__SOURCE TEXT__
- - -
# Burning rubber



## Pappy (Jan 15, 2016)

down main st. These Ohio boys are totally engrossed in their new car. Kind of reminds me when we drove the old doodle bug down on the farm.


----------



## NancyNGA (Jan 15, 2016)

That looks like a convertible pickup truck. Why don't they make convertible pickups anymore?   Great picture!


----------



## Yaya (Jan 15, 2016)

Those fellas look like they are headed on downhill and having so much fun!


----------



## Ken N Tx (Jan 16, 2016)

NancyNGA said:


> That looks like a convertible pickup truck. Why don't they make convertible pickups anymore?   Great picture!



Chevy did in 2006..It did not go too good..
.


----------



## SifuPhil (Jan 16, 2016)

I can almost hear one of them in a Peter Lorre voice saying "Faster, you fool, faster!' :rofl:


----------



## Pappy (Jan 16, 2016)

I love the old wagon wheels. It must have been during the transaction time that autos were just coming on to the scene. I also noticed the steering wheel is on the other side. Anyway, it reminded me of our first car, a 37 Chevy coupe, that we drove on my friends farm. We didn't have our license yet.


----------



## Ken N Tx (Jan 16, 2016)

Pappy said:


> I love the old wagon wheels. It must have been during the transaction time that autos were just coming on to the scene. I also noticed the steering wheel is on the other side. Anyway, it reminded me of our first car, a 37 Chevy coupe, that we drove on my friends farm. We didn't have our license yet.



Wood wheels and notice that near the end of the video some came off the Highland Park Plant line with steering on the other side!!
.


----------
- - -
__MATERIAL SUPPLIED__

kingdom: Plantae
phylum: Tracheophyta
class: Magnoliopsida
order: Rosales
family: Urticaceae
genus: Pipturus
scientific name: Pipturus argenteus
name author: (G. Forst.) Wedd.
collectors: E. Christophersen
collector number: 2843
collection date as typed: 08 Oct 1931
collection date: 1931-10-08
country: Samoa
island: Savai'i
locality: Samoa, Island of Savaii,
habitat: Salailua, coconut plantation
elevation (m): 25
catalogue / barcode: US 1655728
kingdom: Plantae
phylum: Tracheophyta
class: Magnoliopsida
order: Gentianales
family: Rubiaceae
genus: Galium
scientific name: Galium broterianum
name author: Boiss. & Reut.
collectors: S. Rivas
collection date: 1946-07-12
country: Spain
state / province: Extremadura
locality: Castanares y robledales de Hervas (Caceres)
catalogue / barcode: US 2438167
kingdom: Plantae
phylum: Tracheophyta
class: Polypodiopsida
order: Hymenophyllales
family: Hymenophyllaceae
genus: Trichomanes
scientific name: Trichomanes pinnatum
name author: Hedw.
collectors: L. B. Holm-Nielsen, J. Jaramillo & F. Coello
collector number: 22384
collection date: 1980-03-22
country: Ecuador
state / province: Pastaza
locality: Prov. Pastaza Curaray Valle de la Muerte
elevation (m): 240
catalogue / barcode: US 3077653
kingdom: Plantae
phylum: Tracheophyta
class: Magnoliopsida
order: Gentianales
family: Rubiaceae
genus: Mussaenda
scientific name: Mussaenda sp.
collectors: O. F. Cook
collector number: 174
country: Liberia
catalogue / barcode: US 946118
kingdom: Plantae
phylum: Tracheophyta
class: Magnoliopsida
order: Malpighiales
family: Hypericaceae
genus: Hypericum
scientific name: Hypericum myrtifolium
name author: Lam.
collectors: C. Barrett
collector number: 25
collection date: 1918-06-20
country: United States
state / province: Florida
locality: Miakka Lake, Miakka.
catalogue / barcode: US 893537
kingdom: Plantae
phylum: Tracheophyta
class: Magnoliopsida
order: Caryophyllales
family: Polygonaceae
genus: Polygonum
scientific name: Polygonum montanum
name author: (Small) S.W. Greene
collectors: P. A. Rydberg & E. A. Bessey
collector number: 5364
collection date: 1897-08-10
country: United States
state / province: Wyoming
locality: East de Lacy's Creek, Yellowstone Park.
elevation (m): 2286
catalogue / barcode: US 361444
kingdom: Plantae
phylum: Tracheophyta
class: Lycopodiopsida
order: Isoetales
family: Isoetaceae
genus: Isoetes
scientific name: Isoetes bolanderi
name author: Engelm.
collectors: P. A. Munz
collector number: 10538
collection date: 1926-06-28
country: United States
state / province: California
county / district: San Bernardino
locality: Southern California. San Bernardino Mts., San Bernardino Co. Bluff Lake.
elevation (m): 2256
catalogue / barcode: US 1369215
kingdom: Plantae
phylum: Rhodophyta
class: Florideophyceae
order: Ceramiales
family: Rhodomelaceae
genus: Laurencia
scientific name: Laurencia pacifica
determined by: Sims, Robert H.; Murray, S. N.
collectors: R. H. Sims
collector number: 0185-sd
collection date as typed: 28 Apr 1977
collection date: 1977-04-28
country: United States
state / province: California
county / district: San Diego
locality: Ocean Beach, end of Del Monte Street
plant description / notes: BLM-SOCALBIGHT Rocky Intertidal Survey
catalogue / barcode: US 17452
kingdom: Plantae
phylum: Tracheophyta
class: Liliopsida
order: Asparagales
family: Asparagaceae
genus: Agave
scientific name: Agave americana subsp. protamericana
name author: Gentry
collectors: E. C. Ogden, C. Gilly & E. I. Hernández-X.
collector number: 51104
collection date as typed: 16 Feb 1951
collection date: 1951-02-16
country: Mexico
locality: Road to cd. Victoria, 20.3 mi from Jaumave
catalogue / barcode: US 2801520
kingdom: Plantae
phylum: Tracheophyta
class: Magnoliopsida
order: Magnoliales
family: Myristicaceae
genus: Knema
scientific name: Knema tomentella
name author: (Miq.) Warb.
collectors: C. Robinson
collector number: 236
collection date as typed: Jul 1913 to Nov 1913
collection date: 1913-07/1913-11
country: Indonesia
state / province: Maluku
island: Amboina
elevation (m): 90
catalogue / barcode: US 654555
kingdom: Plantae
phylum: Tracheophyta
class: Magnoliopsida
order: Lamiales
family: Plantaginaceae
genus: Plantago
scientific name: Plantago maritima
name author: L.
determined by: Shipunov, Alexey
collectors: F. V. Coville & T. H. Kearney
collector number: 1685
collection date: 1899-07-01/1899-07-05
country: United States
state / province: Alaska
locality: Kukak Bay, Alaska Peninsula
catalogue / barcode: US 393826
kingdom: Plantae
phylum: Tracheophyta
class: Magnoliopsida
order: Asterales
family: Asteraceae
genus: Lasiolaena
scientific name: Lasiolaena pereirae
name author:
- - -
__SET TASKS__
1 - Render this sentence from the thread into Spanish: "I also noticed the steering wheel is on the other side."
2 - Copy out the thread word for word, from "## SifuPhil (Jan" up to and including "Pappy (Jan 16, 2016)".

__RESPONSES TO THE EXERCISE__
1 - También noté que el volante está del otro lado.

2 -
## SifuPhil (Jan 16, 2016)

I can almost hear one of them in a Peter Lorre voice saying "Faster, you fool, faster!' :rofl:


----------



## Pappy (Jan 16, 2016)